= Cross-sectional data =

Type of statistical data

In statistics, cross-sectional data is a type of data collected by observing many subjects (such as individuals, firms, countries, or regions) at a single point or period of time. Analysis of cross-sectional data usually consists of comparing the differences among selected subjects, typically with no regard to differences in time.

For example, if we want to measure current obesity levels in a population, we could draw a sample of 1,000 people randomly from that population (also known as a cross section of that population), measure their weight and height, and calculate what percentage of that sample is categorized as obese. This cross-sectional sample provides us with a snapshot of that population, at that one point in time. Note that we do not know based on one cross-sectional sample if obesity is increasing or decreasing; we can only describe the current proportion.

Cross-sectional data differs from time series data, in which the same small-scale or aggregate entity is observed at various points in time.
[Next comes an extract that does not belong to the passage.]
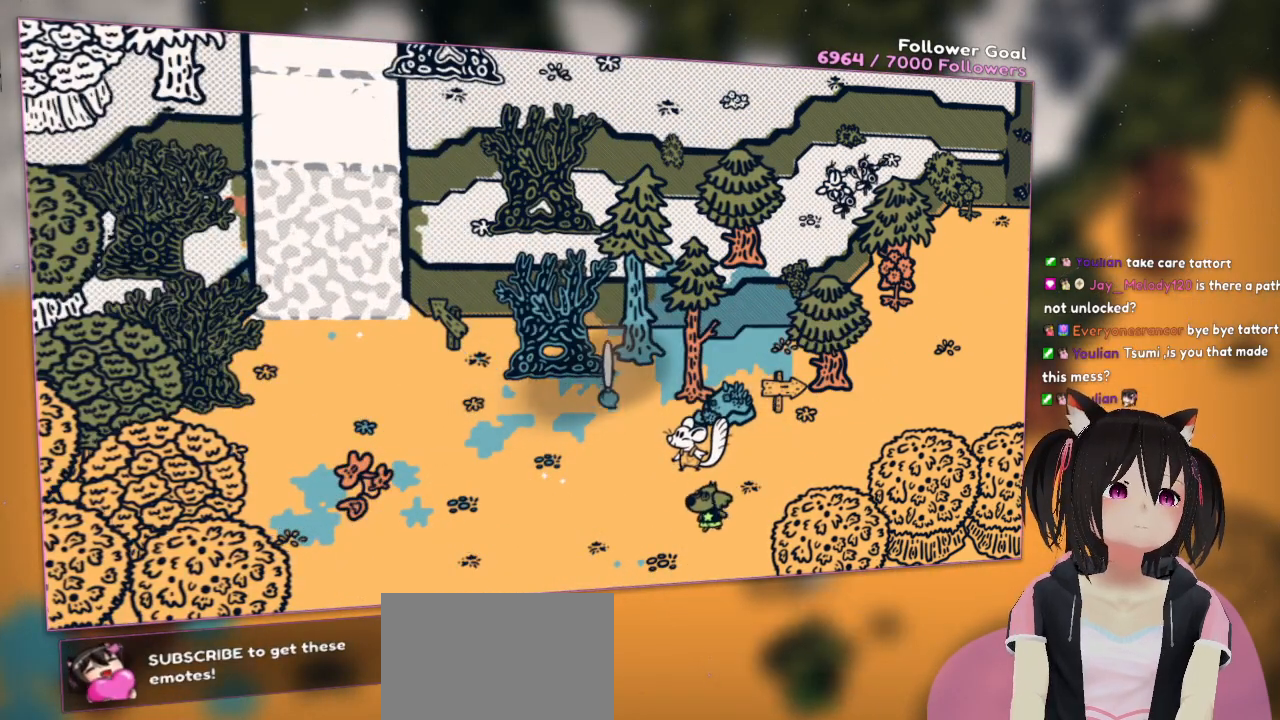
{"buttons": ["R2"], "left_stick": "up-left", "right_stick": "down-left", "events": [[50, "R2", "down"], [117, "right_stick", "down"], [283, "right_stick", "down-left"], [317, "left_stick", "up-left"]]}
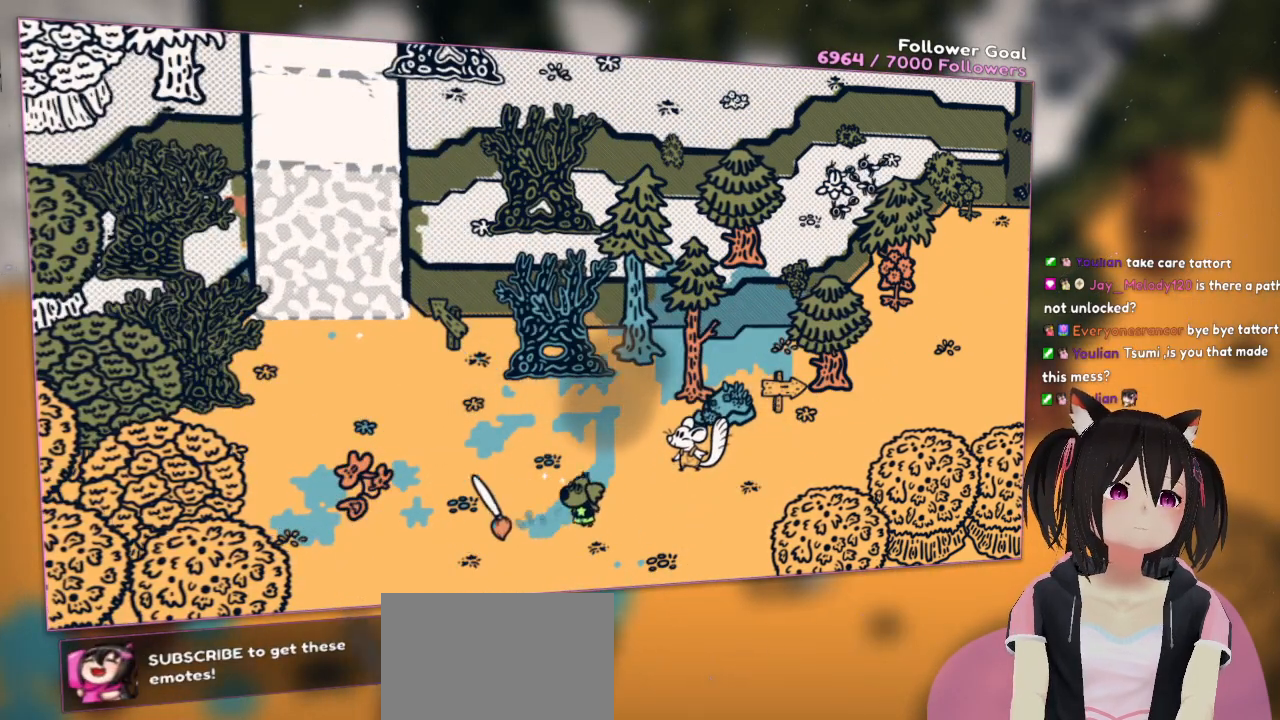
{"buttons": ["R2"], "left_stick": "up-left", "right_stick": "up-left", "events": [[50, "R2", "up"], [117, "right_stick", "left"], [383, "R2", "down"], [417, "right_stick", "up-left"]]}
Another type of data, panel data (or longitudinal data), combines both cross-sectional and time series data aspects and looks at how the subjects (firms, individuals, etc.) change over a time series. Panel data deals with the observations on the same subjects in different times.
Panel analysis uses panel data to examine changes in variables over time and its differences in variables between selected subjects.

Variants include pooled cross-sectional data, which deals with the observations on the same subjects in different times.
In a rolling cross-section, both the presence of an individual in the sample and the time at which the individual is included in the sample are determined randomly. For example, a political poll may decide to interview 1000 individuals. It first selects these individuals randomly from the entire population. It then assigns a random date to each individual. This is the random date that the individual will be interviewed, and thus included in the survey.

Cross-sectional data can be used in cross-sectional regression, which is regression analysis of cross-sectional data. For example, the consumption expenditures of various individuals in a fixed month could be regressed on their incomes, accumulated wealth levels, and their various demographic features to determine how differences in those features lead to differences in consumers’ behavior.